Records drawn from a dataset
□ □ □ □ □ □ □

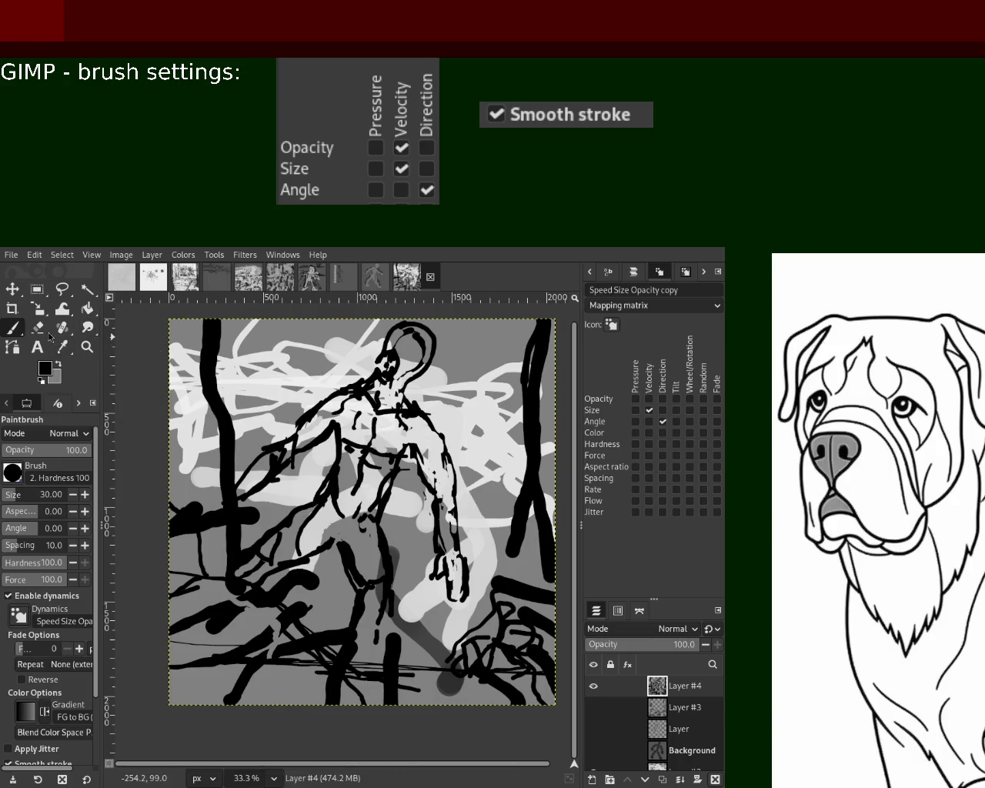
{"action": "key", "text": "shift+e"}
{"action": "left_click", "coordinate": [356, 425]}
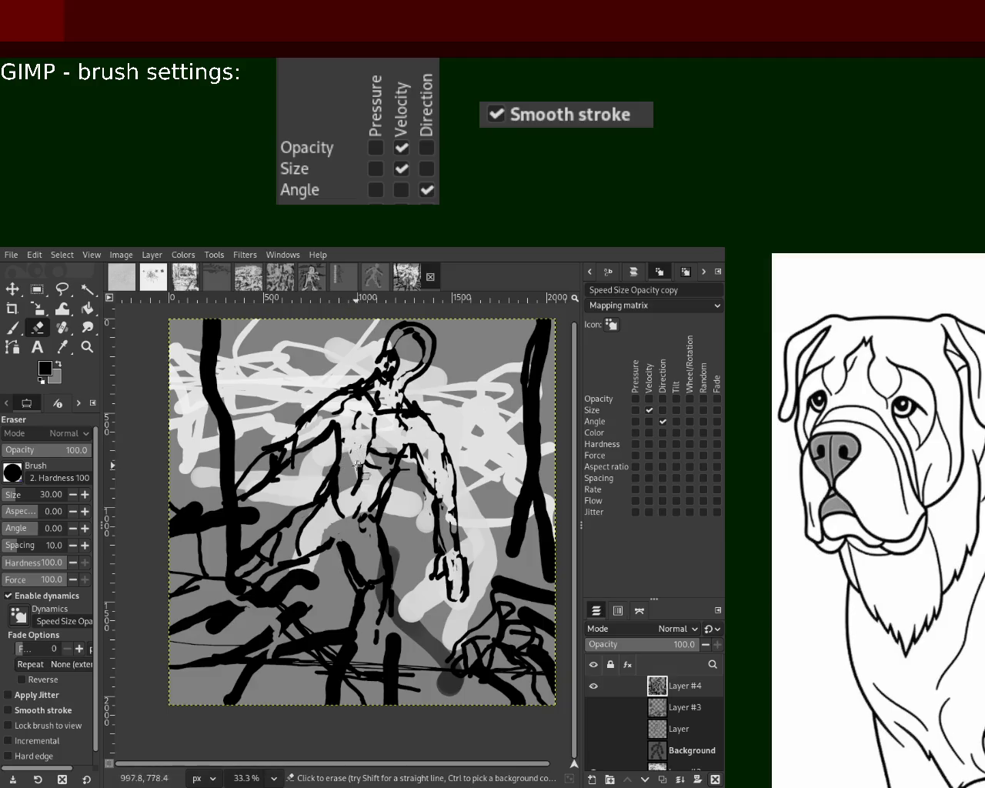
{"action": "left_click", "coordinate": [18, 331]}
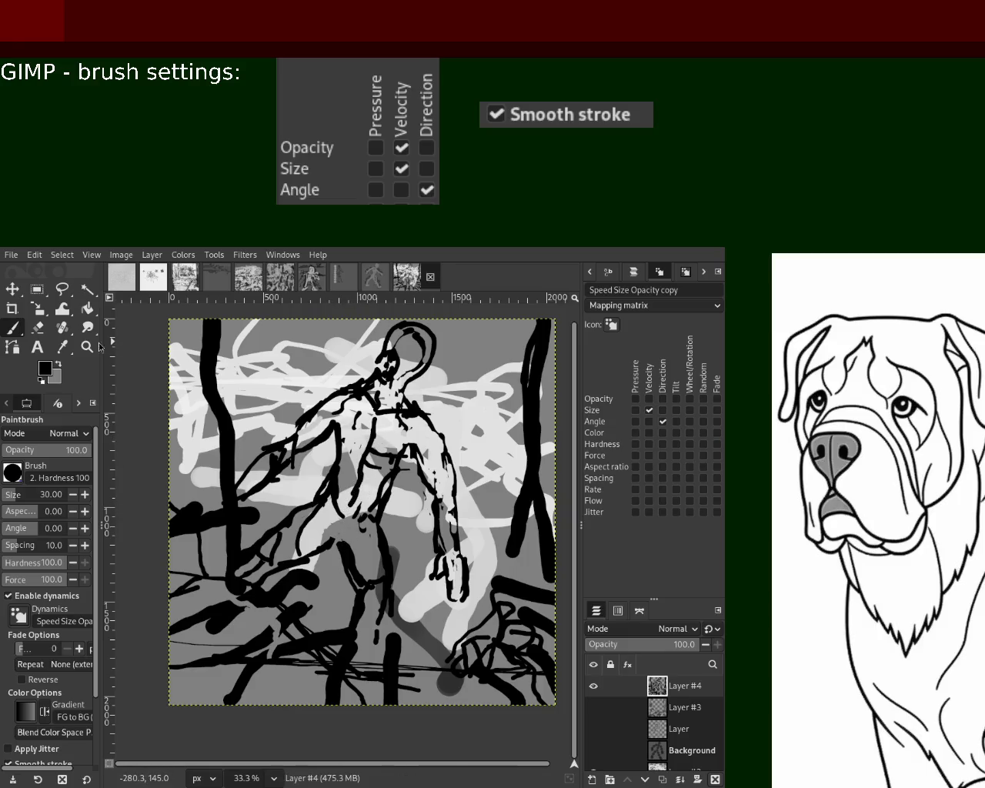
{"action": "left_click", "coordinate": [36, 327]}
{"action": "left_click", "coordinate": [380, 444]}
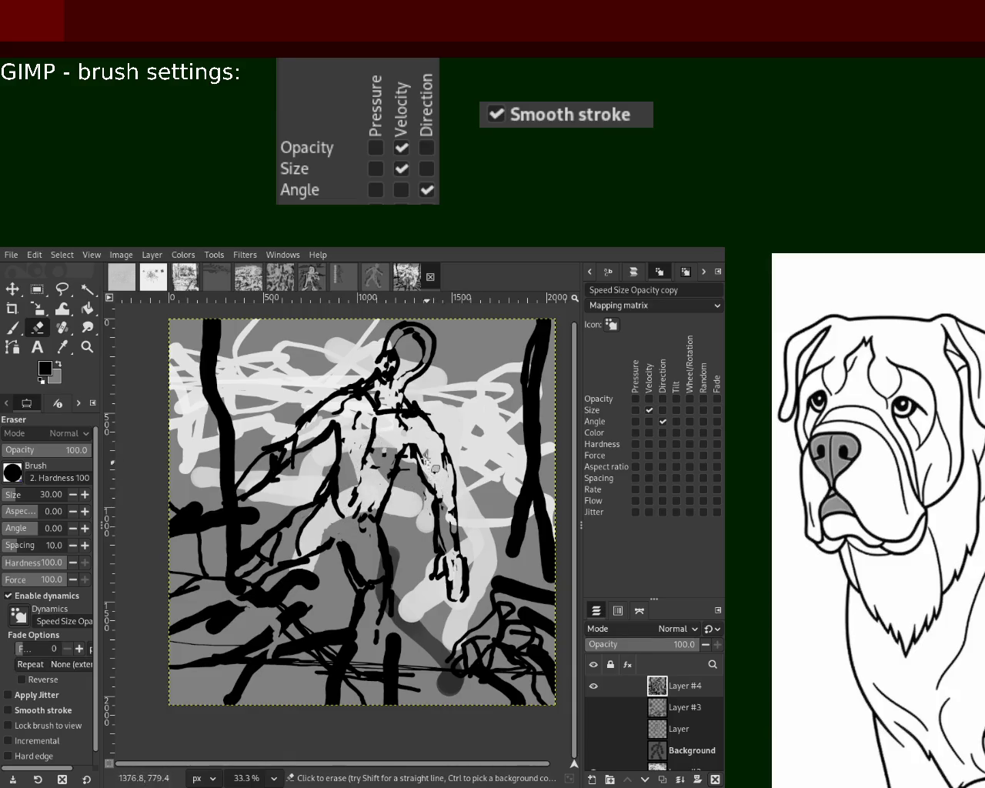
- Paint short black strokes on the hand, beside the figure and near the lower centre
{"action": "left_click", "coordinate": [13, 328]}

□ □ □ □ □ □ □

*ACTIVITY:*
Lines from the one containing "- Paint short" through the last line of the records, restated word for word: that is the whole response.

*SOLUTION TO THE PROBLEM:*
- Paint short black strokes on the hand, beside the figure and near the lower centre
{"action": "left_click", "coordinate": [13, 328]}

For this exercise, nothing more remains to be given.